1 files changed, 101 insertions, 0 deletions
diff --git a/Documentation/design_notes.txt b/Documentation/design_notes.txt
new file mode 100644
index 0000000..bf63617
--- /dev/null
+++ b/Documentation/design_notes.txt
@@ -0,0 +1,101 @@
+event queues in yahns
+---------------------
+
+There are currently 2 classes of queues and 2 classes of thread pools
+in yahns.
+
+While non-blocking I/O with epoll or kqueue is a cheap way to handle
+thousands of socket connections, multi-threading is required for many
+existing APIs, including Rack and standard POSIX filesystem interfaces.
+
+listen queue + accept() thread pool
+-----------------------------------
+
+Like all TCP servers, there is a standard listen queue for every listen
+socket we have inside the kernel.
+
+Each listen queue has a dedicated thread pool running _blocking_
+accept(2) (or accept4(2)) syscall in a loop.  We use dedicated threads
+and blocking accept to benefit from "wake-one" behavior in the Linux
+kernel.  By default, this thread pool only has thread per-process, doing
+nothing but accepting sockets and injecting into to the event queue
+(used by epoll or kqueue).
+
+worker thread pool
+------------------
+
+This is where all the interesting application dispatch happens in yahns.
+epoll(2) (or kqueue(2)) descriptor is the heart of event queue.  This
+design allows clients to migrate between different threads as they
+become active, preventing head-of-line blocking in traditional designs
+where a client is pinned to a thread (at the cost of weaker cache
+locality).
+
+The critical component for implementing this thread pool is "one-shot"
+notifications in the epoll and kqueue APIs, allowing them to be used as
+readiness queues for feeding the thread pool.  Used correctly, this
+allows us to guarantee exclusive access to a client socket without
+additional locks managed in userspace.
+
+Idle threads will sit performing epoll_wait (or kqueue) indefinitely
+until a socket is reported as "ready" by the kernel.
+
+queue flow
+----------
+
+Once a client is accept(2)-ed, it is immediately pushed into the worker
+thread pool (via EPOLL_CTL_ADD or EV_ADD).  This mimics the effect of
+TCP_DEFER_ACCEPT (in Linux) and the "dataready" accept filter (in
+FreeBSD) from the perspective of the epoll_wait(2)/kqueue(2) caller.
+No explicit locking controlled from userspace is necessary.
+
+TCP_DEFER_ACCEPT/"dataready"/"httpready" themselves are not used as it
+has some documented and unresolved issues (and adds latency).
+
+  https://bugs.launchpad.net/ubuntu/+source/apache2/+bug/134274
+  http://labs.apnic.net/blabs/?p=57
+
+Denial-of-Service and head-of-line blocking mitigation
+------------------------------------------------------
+
+As mentioned before, traditional uses of multi-threaded event loops may
+suffer from head-of-line blocking because clients on a busy thread may
+not be able to migrate to a non-busy thread.  In yahns, a client
+automatically migrates to the next available thread in the worker thread
+pool.
+
+yahns can safely yield a client after every HTTP request, forcing the
+client to be rescheduled (via epoll/kqueue) after any existing clients
+have completed processing.
+
+"Yielding" a client is accomplished by re-arming the already "ready"

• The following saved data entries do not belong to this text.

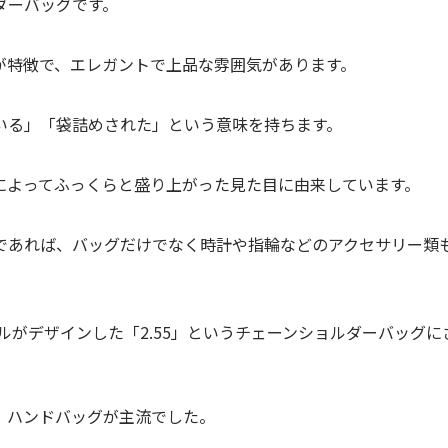
ダーバッグです。
が特徴で、エレガントで上品な雰囲気があります。
いる」「袋詰めされた」という意味を持ちます。
によってふっくらと盛り上がった見た目に由来しています。
であれば、バッグだけでなく時計や指輪などのアクセサリー類
。
ルがデザインした「2.55」というチェーンショルダーバッグに
、ハンドバッグが主流でした。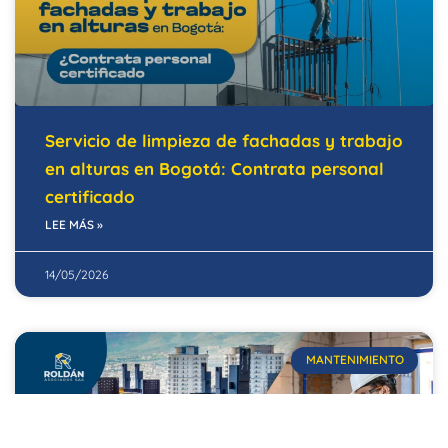
Servicio de limpieza de fachadas y trabajo
en alturas en Bogotá: Contrata personal
certificado
LEE MÁS »
14/05/2026
MANTENIMIENTO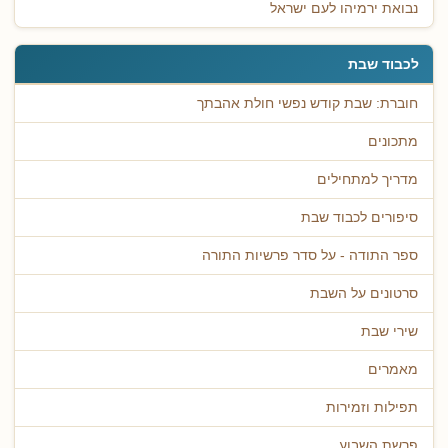
נבואת ירמיהו לעם ישראל
לכבוד שבת
חוברת: שבת קודש נפשי חולת אהבתך
מתכונים
מדריך למתחילים
סיפורים לכבוד שבת
ספר התודה - על סדר פרשיות התורה
סרטונים על השבת
שירי שבת
מאמרים
תפילות וזמירות
פרשת השבוע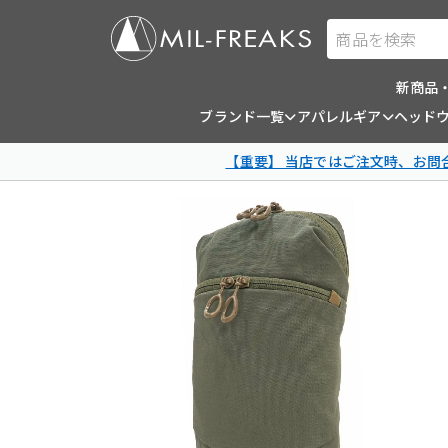
商品を検索
新商品
ブランド一覧
アパレルギア
ヘッド
【重要】 当店ではご注文時、お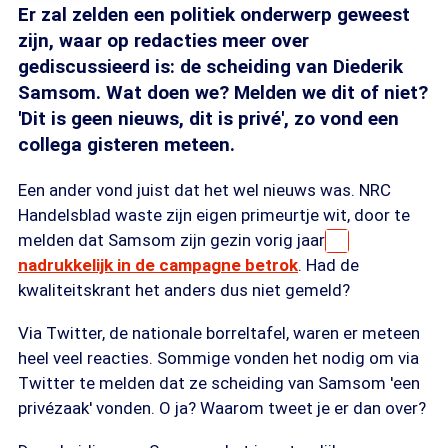
Er zal zelden een politiek onderwerp geweest
zijn, waar op redacties meer over
gediscussieerd is: de scheiding van Diederik
Samsom. Wat doen we? Melden we dit of niet?
'Dit is geen nieuws, dit is privé', zo vond een
collega gisteren meteen.
Een ander vond juist dat het wel nieuws was. NRC
Handelsblad waste zijn eigen primeurtje wit, door te
melden dat Samsom zijn gezin vorig jaar
nadrukkelijk in de campagne betrok
. Had de
kwaliteitskrant het anders dus niet gemeld?
Via Twitter, de nationale borreltafel, waren er meteen
heel veel reacties. Sommige vonden het nodig om via
Twitter te melden dat ze scheiding van Samsom 'een
privézaak' vonden. O ja? Waarom tweet je er dan over?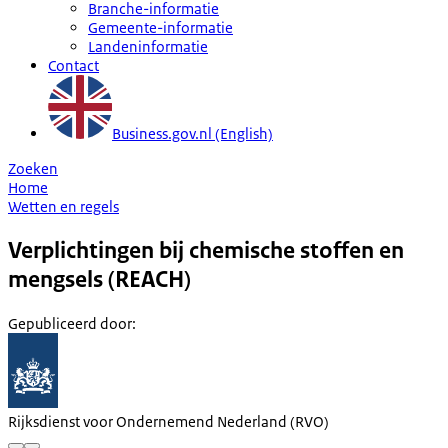
Branche-informatie
Gemeente-informatie
Landeninformatie
Contact
Business.gov.nl (English)
Zoeken
Home
Wetten en regels
Verplichtingen bij chemische stoffen en
mengsels (REACH)
Gepubliceerd door
:
Rijksdienst voor Ondernemend Nederland (RVO)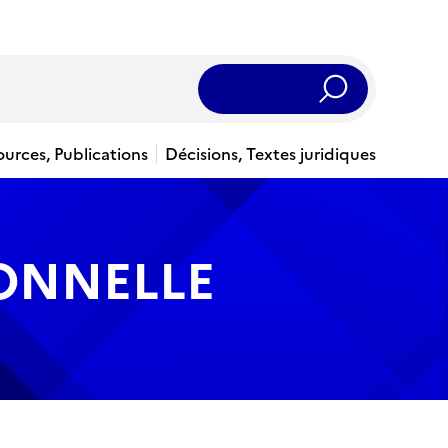
Rechercher
ources, Publications
Décisions, Textes juridiques
IONNELLE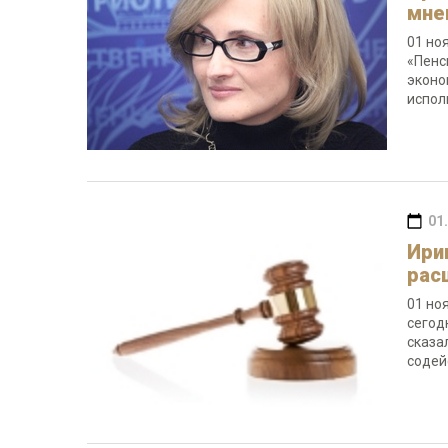
мне
01 но
«Пенс
эконо
испол
01
Ири
рас
01 но
сегод
сказа
содей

+socket by using EPOLL_CTL_MOD (with EPOLLONESHOT) with a one-shot
+notification requeues the descriptor at the end of the internal epoll
+ready queue; achieving a similar effect to yielding a thread (via
+sched_yield or Thread.pass) in a purely multi-threaded design.
+
+Once the client is yielded, epoll_wait is called again to pull
+the next client off the ready queue.
+
+Output buffering notes
+----------------------
+
+yahns will not read data from a client socket if there is any outgoing
+data buffered by yahns.  This prevents clients from performing a DoS
+sending a barrage of requests but not reading them (this should be
+obvious behavior for any server!).
+
+If outgoing data cannot fit into the kernel socket buffer, we buffer to
+the filesystem immediately to avoid putting pressure on malloc (or the
+Ruby GC).  This also allows use of the sendfile(2) syscall to avoid
+extra copies into the kernel.
+
+Input buffering notes (for Rack)
+--------------------------------
+
+As seen by the famous "Slowloris" example, slow clients can ruin some
+HTTP servers.  By default, yahns will use non-blocking I/O to
+fully-buffer an HTTP request before allowing the Rack 1.x application
+dispatch to block a thread.  This unfortunately means we double the
+amount of data copied, but prevents us from being hogged by slow clients
+due to the synchronous nature of Rack 1.x API for handling uploads.